Three American service-members were injured by a drone attack in Iraq on Monday, National Security Council spokesperson Adrienne Watson said. One of the three was "critically" injured.

The strike by the "one-way attack drone" was met with U.S. retaliation, according to the statement from Watson, with President Joe Biden ordering American forces to strike multiple targets "focused specifically on unmanned aerial drone activities."

American military personnel in the Middle East have increasingly come under attack in the region since Hamas' intrusion into Israel on Oct. 7 led to an Israeli invasion of Gaza.
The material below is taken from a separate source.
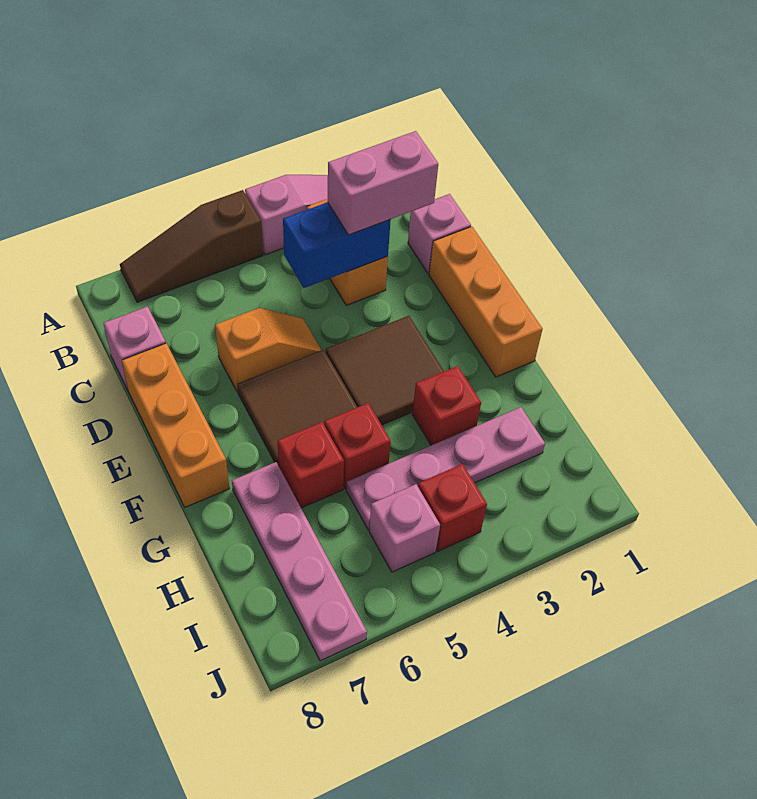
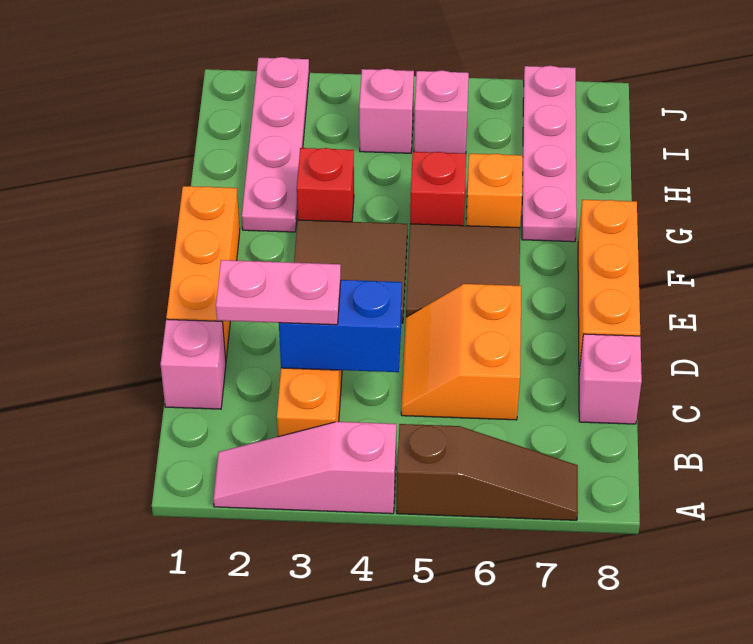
pink brick C2:C3 level 3 -> pink plate C2:C3 level 3
orange slope D5:D6 level 1 top 6 -> orange slope C5:D6 level 1 top 6
red brick G6 level 1 -> orange brick G6 level 1
pink plate H2:H5 level 1 -> pink plate G2:J2 level 1
red brick I4 level 1 -> pink brick I4 level 1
Commercial shipping in the region has also come under fire.

"The Iranian-backed militia Kataib Hezbollah and affiliated groups, under an umbrella of Iranian-backed militants, claimed credit for the attack," Watson said in the statement Monday night.

None of the three service-members were identified, nor was it specified in which branch of the military they served.
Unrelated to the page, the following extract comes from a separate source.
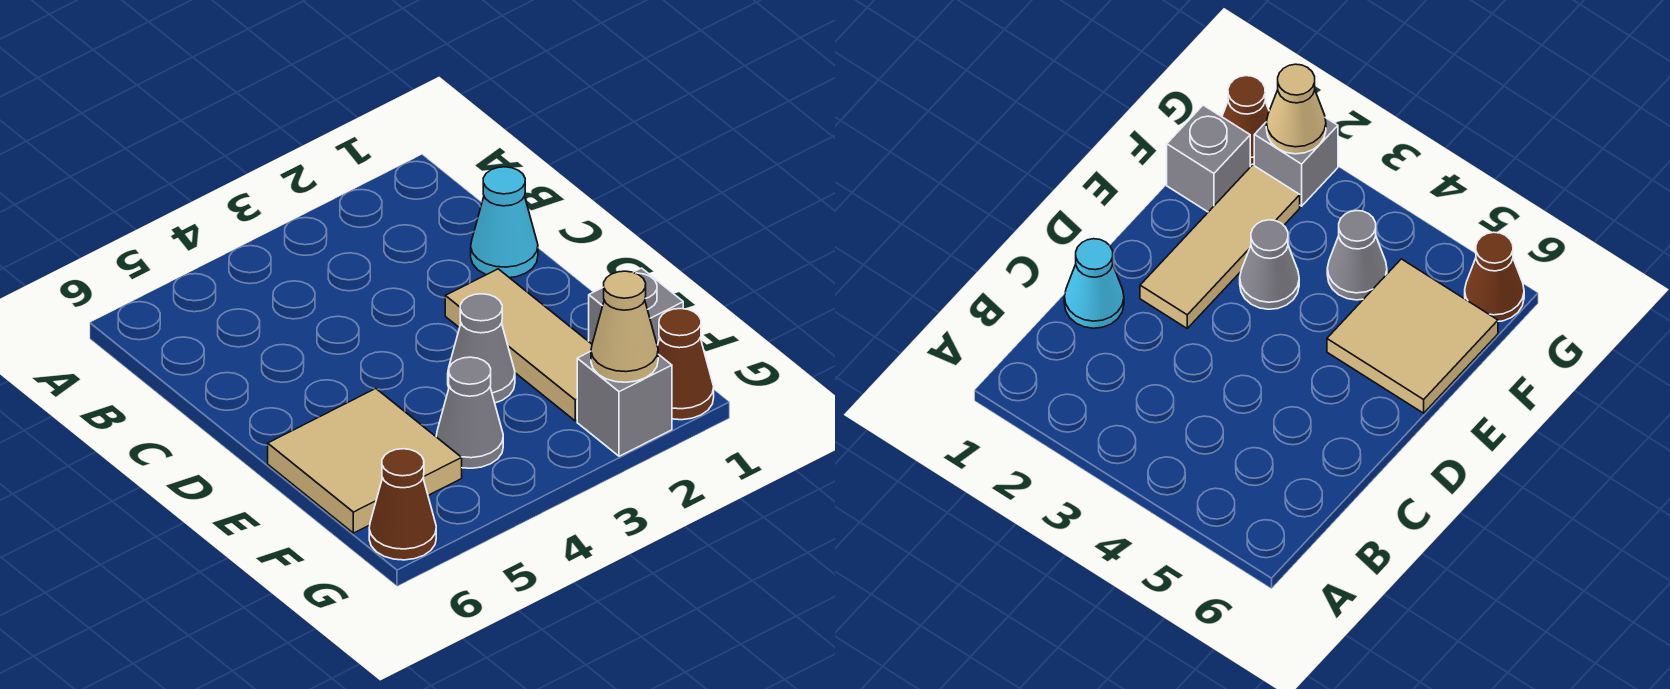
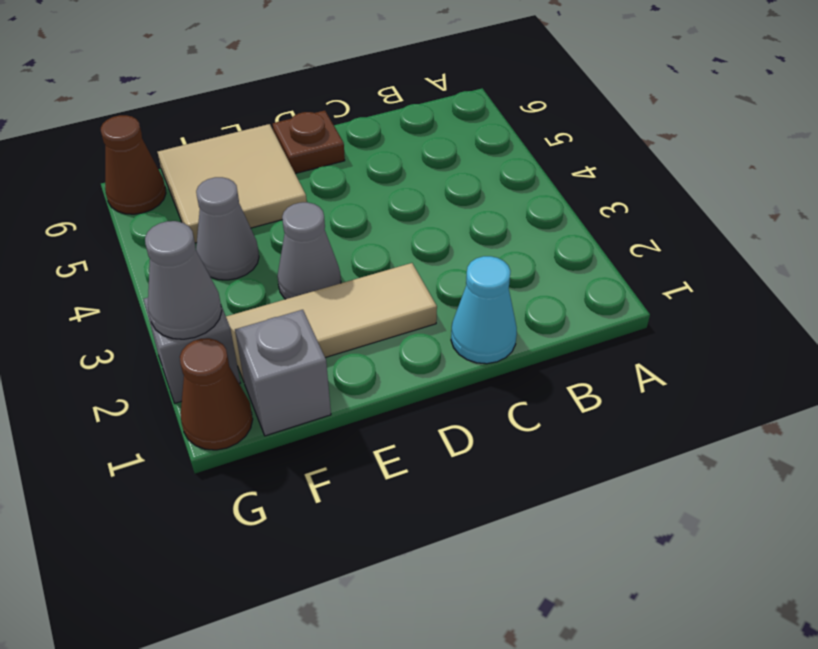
none -> brown plate D6 level 1
tan cone G2 level 2 -> grey cone G2 level 2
Watson said the Biden administration would consider further counter-strikes.

"The President places no higher priority than the protection of American personnel serving in harm’s way," Watson said. "The United States will act at a time and in a manner of our choosing should these attacks continue."

Biden and first lady Jill Biden spent part of Christmas Day calling American military personnel in Michigan, Hawaii and around the world to offer Christmas greetings and thank them for their service.